- _EXTRAIT À LIRE_:
------------


- La capacité de l’aérogare ne serait pas cohérente avec les besoins des compagnies aériennes. Cette situation est aggravée par la fermeture du terminal 3 et les travaux du terminal 1. Qu’en dites-vous?

- Je suis tout de même assez étonné que l’évènement de ce week-end ait pu être imputé à la capacité de l’aéroport! Toutes les zones de l’aéroport sont en effet dimensionnées pour absorber un trafic de pointe qui peut aller jusqu’à 23 vols simultanés au départ, selon une norme de qualité jugée bonne par les instances internationales. Or, seuls 12 vols ont été programmés ce jour-là. Il était prévu d’accueillir 1.150 passagers. Les perturbations dues au manque d’avions ont fait que 1.950 passagers étaient présents pour une capacité de l’aérogare de 4.100 passagers. Il n’est donc aucunement question d’un problème de capacité. Quant à la fermeture du terminal 3, elle a concerné moins de 4% du trafic qui a été redistribué vers les terminaux 1 et 2, de surcroît à des horaires à trafic réduit. De plus, la décision de la fermeture du terminal 3 (qui ne répondait pas à nos exigences en termes de qualité de service offert aux passagers), a été prise en concertation avec les différents partenaires, notamment Royal Air Maroc.

------------

- _TÂCHE À RÉALISER 1_: D'après l'entretien sur la capacité de l'aérogare, quelle part du trafic la fermeture du terminal 3 a-t-elle concernée ?
- _TÂCHE À RÉALISER 2_: Extrayez de l'entretien sur la capacité de l'aérogare le passage situé entre « - La capacité » et « 1. Qu’en dites-vous? », bornes incluses.

------------

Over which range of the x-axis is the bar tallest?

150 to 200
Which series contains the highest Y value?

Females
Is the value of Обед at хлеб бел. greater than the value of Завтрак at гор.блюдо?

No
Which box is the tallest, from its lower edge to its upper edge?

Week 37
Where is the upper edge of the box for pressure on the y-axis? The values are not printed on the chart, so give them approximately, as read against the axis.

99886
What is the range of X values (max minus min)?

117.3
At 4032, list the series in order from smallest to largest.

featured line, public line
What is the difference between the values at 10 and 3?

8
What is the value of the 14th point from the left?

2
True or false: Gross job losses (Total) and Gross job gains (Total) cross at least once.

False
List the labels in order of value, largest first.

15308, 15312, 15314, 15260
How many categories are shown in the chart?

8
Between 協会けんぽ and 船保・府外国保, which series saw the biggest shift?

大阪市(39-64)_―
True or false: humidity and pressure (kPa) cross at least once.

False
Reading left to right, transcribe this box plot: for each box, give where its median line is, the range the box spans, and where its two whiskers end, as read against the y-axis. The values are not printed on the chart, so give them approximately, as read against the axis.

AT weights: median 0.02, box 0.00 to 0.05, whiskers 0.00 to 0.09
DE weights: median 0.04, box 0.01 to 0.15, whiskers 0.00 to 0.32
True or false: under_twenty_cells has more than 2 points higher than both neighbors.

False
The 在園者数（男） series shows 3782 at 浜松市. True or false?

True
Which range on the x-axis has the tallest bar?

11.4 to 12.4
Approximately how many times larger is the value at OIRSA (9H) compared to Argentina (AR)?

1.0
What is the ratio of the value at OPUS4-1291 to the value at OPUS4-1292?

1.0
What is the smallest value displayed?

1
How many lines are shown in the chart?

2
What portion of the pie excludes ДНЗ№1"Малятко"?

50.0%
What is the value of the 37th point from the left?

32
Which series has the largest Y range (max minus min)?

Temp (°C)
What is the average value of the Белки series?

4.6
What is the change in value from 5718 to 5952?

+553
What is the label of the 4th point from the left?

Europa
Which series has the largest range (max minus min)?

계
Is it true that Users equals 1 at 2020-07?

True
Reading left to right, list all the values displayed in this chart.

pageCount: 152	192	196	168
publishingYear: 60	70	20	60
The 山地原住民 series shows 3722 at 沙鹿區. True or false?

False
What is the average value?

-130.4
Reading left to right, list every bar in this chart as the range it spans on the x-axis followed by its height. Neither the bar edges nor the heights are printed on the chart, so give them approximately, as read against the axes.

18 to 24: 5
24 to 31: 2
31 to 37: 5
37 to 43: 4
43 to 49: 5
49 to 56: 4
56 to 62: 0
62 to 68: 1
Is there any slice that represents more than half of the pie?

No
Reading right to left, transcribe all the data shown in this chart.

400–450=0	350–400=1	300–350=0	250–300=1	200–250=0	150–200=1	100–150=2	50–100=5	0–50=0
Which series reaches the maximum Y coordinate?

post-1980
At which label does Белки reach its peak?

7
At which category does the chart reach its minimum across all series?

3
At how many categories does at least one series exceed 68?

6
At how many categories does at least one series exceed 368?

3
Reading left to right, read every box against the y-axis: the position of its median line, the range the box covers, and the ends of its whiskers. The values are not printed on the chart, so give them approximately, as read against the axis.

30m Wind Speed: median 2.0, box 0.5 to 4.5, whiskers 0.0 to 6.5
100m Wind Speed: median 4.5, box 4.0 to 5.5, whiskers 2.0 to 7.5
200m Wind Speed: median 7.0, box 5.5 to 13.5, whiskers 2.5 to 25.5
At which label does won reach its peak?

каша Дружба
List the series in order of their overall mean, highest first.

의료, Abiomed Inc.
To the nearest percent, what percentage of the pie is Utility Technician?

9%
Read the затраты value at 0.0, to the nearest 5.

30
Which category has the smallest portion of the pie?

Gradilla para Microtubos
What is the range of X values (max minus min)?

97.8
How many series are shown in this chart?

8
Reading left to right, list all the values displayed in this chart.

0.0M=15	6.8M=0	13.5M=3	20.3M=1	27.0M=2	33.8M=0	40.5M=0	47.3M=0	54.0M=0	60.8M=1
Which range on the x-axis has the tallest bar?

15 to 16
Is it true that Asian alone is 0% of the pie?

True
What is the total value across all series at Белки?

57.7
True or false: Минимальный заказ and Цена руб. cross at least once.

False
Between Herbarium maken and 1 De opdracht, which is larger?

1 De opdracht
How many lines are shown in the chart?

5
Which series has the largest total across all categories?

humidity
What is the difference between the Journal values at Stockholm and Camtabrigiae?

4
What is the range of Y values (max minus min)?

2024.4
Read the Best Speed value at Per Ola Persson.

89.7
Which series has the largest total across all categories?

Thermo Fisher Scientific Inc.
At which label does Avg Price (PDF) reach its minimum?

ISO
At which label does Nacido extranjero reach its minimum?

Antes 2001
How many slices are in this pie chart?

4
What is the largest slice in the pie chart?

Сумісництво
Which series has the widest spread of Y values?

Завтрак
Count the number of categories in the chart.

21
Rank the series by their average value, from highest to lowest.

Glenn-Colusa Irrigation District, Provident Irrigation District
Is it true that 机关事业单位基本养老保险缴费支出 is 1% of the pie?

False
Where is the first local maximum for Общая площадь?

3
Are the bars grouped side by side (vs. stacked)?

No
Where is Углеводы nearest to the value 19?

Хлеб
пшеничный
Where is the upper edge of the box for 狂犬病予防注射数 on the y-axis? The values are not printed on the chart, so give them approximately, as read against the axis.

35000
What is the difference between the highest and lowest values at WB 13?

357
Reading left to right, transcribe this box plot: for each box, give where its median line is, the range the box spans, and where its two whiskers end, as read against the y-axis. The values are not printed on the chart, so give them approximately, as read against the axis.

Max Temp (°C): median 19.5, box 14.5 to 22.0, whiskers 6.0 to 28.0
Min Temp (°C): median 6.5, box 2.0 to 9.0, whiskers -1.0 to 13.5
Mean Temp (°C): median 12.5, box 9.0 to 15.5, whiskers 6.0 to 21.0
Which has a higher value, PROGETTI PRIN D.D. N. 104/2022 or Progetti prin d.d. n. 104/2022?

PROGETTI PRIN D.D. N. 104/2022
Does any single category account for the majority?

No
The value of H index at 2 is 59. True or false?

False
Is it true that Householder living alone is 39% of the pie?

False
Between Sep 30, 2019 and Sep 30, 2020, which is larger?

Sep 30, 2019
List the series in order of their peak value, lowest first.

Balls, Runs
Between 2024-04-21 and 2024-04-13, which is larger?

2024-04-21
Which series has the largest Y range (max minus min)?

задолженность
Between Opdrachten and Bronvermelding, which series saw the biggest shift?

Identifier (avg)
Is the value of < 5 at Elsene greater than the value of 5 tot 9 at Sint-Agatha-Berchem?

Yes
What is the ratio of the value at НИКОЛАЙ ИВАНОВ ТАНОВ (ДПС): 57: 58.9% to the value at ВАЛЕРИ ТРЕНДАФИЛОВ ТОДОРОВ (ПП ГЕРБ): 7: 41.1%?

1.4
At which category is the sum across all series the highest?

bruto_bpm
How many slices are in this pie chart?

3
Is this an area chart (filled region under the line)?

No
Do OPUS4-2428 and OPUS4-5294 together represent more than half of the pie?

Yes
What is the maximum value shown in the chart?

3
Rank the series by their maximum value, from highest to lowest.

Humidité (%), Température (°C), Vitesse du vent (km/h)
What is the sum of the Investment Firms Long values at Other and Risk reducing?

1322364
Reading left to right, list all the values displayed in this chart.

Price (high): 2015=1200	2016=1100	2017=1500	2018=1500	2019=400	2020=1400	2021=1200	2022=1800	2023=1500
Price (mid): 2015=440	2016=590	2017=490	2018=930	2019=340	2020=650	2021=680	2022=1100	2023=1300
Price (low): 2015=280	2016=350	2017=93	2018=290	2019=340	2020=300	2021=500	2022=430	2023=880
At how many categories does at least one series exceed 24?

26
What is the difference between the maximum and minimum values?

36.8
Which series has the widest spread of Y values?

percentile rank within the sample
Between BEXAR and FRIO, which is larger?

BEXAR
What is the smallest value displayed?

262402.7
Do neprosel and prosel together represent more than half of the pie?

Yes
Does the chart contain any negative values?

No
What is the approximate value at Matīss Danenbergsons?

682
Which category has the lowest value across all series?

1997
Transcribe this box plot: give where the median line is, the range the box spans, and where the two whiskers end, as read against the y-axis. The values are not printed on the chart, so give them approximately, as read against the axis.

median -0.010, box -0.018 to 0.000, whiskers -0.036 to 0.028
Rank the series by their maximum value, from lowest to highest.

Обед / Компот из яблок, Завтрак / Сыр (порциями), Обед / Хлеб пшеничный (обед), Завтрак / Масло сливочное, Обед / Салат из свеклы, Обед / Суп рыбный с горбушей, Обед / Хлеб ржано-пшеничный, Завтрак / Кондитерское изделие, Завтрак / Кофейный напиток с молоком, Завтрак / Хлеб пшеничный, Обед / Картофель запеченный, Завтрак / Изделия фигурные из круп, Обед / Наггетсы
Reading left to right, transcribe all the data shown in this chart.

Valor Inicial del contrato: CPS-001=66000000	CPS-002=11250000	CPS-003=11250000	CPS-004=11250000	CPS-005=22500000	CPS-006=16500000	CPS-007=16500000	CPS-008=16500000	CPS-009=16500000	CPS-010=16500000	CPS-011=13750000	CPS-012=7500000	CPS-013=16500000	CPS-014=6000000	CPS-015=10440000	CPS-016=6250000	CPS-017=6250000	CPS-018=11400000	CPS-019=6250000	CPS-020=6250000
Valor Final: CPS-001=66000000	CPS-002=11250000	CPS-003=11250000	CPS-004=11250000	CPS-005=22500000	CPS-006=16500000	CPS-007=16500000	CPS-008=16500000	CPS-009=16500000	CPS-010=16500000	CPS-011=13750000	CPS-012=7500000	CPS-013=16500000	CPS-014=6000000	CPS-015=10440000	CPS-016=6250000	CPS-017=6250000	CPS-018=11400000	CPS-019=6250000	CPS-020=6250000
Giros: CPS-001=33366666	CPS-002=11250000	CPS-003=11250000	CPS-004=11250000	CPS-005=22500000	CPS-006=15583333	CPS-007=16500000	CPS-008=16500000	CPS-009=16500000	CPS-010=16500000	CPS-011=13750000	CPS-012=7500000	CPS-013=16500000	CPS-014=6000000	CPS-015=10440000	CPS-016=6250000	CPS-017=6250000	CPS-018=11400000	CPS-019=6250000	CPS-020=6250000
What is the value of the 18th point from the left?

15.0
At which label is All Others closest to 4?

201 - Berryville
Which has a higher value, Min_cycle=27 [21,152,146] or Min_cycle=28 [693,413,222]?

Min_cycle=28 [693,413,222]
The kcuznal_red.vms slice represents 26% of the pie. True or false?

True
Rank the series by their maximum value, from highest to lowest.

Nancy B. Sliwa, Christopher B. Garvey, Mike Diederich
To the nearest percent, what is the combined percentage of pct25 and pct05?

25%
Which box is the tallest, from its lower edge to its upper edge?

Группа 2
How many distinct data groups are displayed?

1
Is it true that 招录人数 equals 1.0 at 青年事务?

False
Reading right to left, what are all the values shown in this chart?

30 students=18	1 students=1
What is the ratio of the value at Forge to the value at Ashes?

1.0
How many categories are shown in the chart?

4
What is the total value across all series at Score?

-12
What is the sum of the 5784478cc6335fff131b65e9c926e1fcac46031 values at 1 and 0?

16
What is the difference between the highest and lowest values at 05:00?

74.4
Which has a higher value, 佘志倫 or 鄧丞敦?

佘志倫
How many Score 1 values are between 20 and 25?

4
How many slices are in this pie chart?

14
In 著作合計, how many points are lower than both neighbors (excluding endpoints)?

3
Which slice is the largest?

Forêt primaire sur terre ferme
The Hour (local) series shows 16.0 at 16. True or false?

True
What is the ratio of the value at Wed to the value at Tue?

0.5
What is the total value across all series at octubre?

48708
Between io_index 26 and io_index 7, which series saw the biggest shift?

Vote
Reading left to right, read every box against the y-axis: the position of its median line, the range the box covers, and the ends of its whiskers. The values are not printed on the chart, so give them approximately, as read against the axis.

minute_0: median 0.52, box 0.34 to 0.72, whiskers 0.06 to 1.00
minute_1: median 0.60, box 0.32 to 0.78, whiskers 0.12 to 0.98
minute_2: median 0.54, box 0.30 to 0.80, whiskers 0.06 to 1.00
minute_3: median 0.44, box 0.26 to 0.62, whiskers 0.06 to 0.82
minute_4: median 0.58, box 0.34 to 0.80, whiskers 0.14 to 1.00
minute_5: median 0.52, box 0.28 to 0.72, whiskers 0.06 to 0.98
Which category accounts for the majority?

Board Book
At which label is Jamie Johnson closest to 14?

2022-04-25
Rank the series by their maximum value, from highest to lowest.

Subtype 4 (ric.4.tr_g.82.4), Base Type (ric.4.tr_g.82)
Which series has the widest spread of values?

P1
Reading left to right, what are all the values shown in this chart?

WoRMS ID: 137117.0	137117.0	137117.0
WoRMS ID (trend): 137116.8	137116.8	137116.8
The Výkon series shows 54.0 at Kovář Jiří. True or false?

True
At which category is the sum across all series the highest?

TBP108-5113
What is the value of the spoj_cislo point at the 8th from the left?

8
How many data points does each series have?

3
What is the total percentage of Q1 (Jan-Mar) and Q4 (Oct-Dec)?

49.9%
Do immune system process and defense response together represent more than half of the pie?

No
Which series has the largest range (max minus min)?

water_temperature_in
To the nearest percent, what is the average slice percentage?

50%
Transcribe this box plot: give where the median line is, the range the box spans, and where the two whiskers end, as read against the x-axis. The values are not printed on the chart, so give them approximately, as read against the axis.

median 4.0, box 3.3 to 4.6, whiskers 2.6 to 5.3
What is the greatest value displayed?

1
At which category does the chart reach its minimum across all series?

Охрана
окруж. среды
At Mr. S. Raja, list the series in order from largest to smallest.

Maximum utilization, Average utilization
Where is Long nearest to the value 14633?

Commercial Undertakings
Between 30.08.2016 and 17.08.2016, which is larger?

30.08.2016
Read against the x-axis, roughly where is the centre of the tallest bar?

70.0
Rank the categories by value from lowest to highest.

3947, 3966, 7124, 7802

------------

- _RÉPONSE 1_: Moins de 4 % du trafic.

- _RÉPONSE 2_:
- La capacité de l’aérogare ne serait pas cohérente avec les besoins des compagnies aériennes. Cette situation est aggravée par la fermeture du terminal 3 et les travaux du terminal 1. Qu’en dites-vous?